■ **DOCUMENT SEGMENT**
+--
Appellants contend that in any event they are entitled to judgment dismissing the complaint of Federal Union Insurance Company because a new trial was not granted it by the language of the trial court. With this we do not agree. The court referred to only one cause in its opinion, but the reasoning applied to both; the omission was obviously oversight on the part of the trial court because the two cases were consolidated. The order applies with equal force to both cases.
It is next contended that the verdict is not contrary to the great weight of the evidence and that the trial court abused its discretion in ordering a new trial.
Counsel for appellants contends that “where an issue of fact sufficient to carry a case to the jury is presented, it is error and a manifest abuse of discretion for the trial court to grant a new trial on the basis that the verdict is against the weight of the evidence.”
*465Counsel for respondents calls our attention to a clear statement of the law in Kemps v. Wendt (1947), 251 Wis. 603, 606, 30 N. W. (2d) 89:
“From a careful examination of the evidence we conclude that the trial court’s determination that the jury’s findings in respect of speed are against the weight of the evidence must be sustained. . . . While there is enough evidence to make speed a jury question this does not mean that a trial court may not thereafter weigh the evidence and come to the conclusion that the finding is against the weight of the evidence. The fact that there is some evidence to support the finding of the jury precludes changing the answers and ordering judgment in accordance with the answers as changed but it does give him a discretion to grant a new trial. There was no abuse of discretion here.” (Citing cases.)
In Stockhausen v. Oehler (1926), 191 Wis. 403, 405, 211 N. W. 287, considering the effect of discretionary orders, the court said:
“ ‘In such cases we do not reverse merely because, upon the record before us, we come to a different conclusion. It must clearly appear that there was an abuse of judicial dis.-cretion before we reverse.’ McCoy v. Terhorst, 188 Wis. 512, 517, 205 N. W. 420.”
+--
■ **AVAILABLE RECORDS**
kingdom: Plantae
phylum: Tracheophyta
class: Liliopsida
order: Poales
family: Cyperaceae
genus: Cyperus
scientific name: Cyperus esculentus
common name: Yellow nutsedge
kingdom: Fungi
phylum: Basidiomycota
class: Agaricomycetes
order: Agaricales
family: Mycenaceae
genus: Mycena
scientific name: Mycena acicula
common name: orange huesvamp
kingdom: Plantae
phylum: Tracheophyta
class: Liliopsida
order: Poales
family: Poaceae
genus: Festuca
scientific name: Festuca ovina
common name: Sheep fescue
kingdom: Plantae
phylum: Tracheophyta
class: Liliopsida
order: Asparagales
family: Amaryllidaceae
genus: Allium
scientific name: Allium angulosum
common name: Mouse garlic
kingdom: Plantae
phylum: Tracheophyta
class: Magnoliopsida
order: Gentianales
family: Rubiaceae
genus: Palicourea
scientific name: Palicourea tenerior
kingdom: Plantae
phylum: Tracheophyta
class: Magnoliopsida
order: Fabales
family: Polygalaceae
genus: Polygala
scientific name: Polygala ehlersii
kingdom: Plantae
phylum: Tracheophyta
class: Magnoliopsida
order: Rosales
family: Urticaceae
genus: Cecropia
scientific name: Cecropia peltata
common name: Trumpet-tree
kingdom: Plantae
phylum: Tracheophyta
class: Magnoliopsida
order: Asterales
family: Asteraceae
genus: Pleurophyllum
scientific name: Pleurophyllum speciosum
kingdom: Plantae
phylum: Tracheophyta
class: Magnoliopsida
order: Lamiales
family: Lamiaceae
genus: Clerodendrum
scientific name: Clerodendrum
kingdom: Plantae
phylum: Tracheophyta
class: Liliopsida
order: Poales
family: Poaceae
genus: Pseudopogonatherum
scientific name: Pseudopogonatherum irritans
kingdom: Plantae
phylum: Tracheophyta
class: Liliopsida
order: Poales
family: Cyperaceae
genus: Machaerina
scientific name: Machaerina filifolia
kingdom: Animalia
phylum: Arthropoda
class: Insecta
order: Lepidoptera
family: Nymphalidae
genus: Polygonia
+--
■ **PROBLEMS**
**1)** Write out the court opinion excerpt on granting a new trial in full, word for word.
**2)** Pull out the lines of the records starting at the first line and ending at the line that contains "genus: Pleurophyllum", with both of those lines included, and copy them word for word.

■ **CORRECT ANSWERS**
**1)**
Appellants contend that in any event they are entitled to judgment dismissing the complaint of Federal Union Insurance Company because a new trial was not granted it by the language of the trial court. With this we do not agree. The court referred to only one cause in its opinion, but the reasoning applied to both; the omission was obviously oversight on the part of the trial court because the two cases were consolidated. The order applies with equal force to both cases.
It is next contended that the verdict is not contrary to the great weight of the evidence and that the trial court abused its discretion in ordering a new trial.
Counsel for appellants contends that “where an issue of fact sufficient to carry a case to the jury is presented, it is error and a manifest abuse of discretion for the trial court to grant a new trial on the basis that the verdict is against the weight of the evidence.”
*465Counsel for respondents calls our attention to a clear statement of the law in Kemps v. Wendt (1947), 251 Wis. 603, 606, 30 N. W. (2d) 89:
“From a careful examination of the evidence we conclude that the trial court’s determination that the jury’s findings in respect of speed are against the weight of the evidence must be sustained. . . . While there is enough evidence to make speed a jury question this does not mean that a trial court may not thereafter weigh the evidence and come to the conclusion that the finding is against the weight of the evidence. The fact that there is some evidence to support the finding of the jury precludes changing the answers and ordering judgment in accordance with the answers as changed but it does give him a discretion to grant a new trial. There was no abuse of discretion here.” (Citing cases.)
In Stockhausen v. Oehler (1926), 191 Wis. 403, 405, 211 N. W. 287, considering the effect of discretionary orders, the court said:
“ ‘In such cases we do not reverse merely because, upon the record before us, we come to a different conclusion. It must clearly appear that there was an abuse of judicial dis.-cretion before we reverse.’ McCoy v. Terhorst, 188 Wis. 512, 517, 205 N. W. 420.”

**2)**
kingdom: Plantae
phylum: Tracheophyta
class: Liliopsida
order: Poales
family: Cyperaceae
genus: Cyperus
scientific name: Cyperus esculentus
common name: Yellow nutsedge
kingdom: Fungi
phylum: Basidiomycota
class: Agaricomycetes
order: Agaricales
family: Mycenaceae
genus: Mycena
scientific name: Mycena acicula
common name: orange huesvamp
kingdom: Plantae
phylum: Tracheophyta
class: Liliopsida
order: Poales
family: Poaceae
genus: Festuca
scientific name: Festuca ovina
common name: Sheep fescue
kingdom: Plantae
phylum: Tracheophyta
class: Liliopsida
order: Asparagales
family: Amaryllidaceae
genus: Allium
scientific name: Allium angulosum
common name: Mouse garlic
kingdom: Plantae
phylum: Tracheophyta
class: Magnoliopsida
order: Gentianales
family: Rubiaceae
genus: Palicourea
scientific name: Palicourea tenerior
kingdom: Plantae
phylum: Tracheophyta
class: Magnoliopsida
order: Fabales
family: Polygalaceae
genus: Polygala
scientific name: Polygala ehlersii
kingdom: Plantae
phylum: Tracheophyta
class: Magnoliopsida
order: Rosales
family: Urticaceae
genus: Cecropia
scientific name: Cecropia peltata
common name: Trumpet-tree
kingdom: Plantae
phylum: Tracheophyta
class: Magnoliopsida
order: Asterales
family: Asteraceae
genus: Pleurophyllum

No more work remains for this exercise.